Görev 1: Kaynağa göre ORZAKS İlaç 2020'den beri hangi amaçla ciddi yatırımlar yapıyor? Bir cümleyle açıklayın.

İSTANBUL, (DHA)- ORZAKS İlaç Genel Müdürü Yunus Emre Alimoğlu şirketin 2024’te kutu bazında yüzde 30’luk bir büyüme gerçekleştirdiğini belirterek, “Bu yıl geçen yıldan daha büyük bir büyüme hedefi planladık. 4 milyar TL olan ciromuzu 6,2 milyar TL'ye çıkarma hedefimiz var. 2020 yılından beri global pazarlara açılmak üzere çok ciddi yatırımlar yapıyoruz. 2024 yılında 247 milyon TL'lik bir ihracat cirosu gerçekleştirirken, 2025 yılında ise 990 milyon TL'lik bir ihracat cirosuna ulaşım hedefliyoruz. Ayrıca 2024 yılı sonu itibariyle 48’den fazla ülkeye ihracat gerçekleştiriyoruz. Dünyanın 7 farklı kıtasına ihracat gerçekleştirdiğimizi söyleyebilirim” dedi.

Kayıtlardan Alıntı:

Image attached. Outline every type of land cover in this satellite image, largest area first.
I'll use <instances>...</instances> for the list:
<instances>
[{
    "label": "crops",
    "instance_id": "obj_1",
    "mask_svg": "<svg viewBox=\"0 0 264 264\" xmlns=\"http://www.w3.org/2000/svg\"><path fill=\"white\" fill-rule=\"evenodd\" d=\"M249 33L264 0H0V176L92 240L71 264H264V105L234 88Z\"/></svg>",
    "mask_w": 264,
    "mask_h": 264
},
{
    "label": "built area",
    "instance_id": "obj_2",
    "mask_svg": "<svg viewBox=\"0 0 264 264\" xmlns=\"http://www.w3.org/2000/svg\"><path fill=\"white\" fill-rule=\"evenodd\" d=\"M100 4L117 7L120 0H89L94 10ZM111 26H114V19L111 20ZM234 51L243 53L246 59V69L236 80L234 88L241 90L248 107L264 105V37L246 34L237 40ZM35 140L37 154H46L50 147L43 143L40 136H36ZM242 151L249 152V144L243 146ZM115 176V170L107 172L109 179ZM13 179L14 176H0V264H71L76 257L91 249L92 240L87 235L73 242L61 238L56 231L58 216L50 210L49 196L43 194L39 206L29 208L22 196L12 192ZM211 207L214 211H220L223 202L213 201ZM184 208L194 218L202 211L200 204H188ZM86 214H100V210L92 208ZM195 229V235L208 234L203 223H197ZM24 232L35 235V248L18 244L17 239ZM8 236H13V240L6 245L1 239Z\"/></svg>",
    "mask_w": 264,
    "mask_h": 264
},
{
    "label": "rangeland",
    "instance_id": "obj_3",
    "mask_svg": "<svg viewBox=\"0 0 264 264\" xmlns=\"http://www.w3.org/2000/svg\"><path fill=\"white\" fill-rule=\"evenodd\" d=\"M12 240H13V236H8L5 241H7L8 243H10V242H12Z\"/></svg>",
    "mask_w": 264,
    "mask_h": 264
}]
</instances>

Görev 2: Kayıtlarda "instances" dizisini içeren bütün satırları sıralayın. Büyük ve küçük harf farkı önemlidir.

Doğru Çıktı 1: ORZAKS İlaç, 2020 yılından beri global pazarlara açılmak için çok ciddi yatırımlar yapıyor.

Doğru Çıktı 2:
I'll use <instances>...</instances> for the list:
<instances>
</instances>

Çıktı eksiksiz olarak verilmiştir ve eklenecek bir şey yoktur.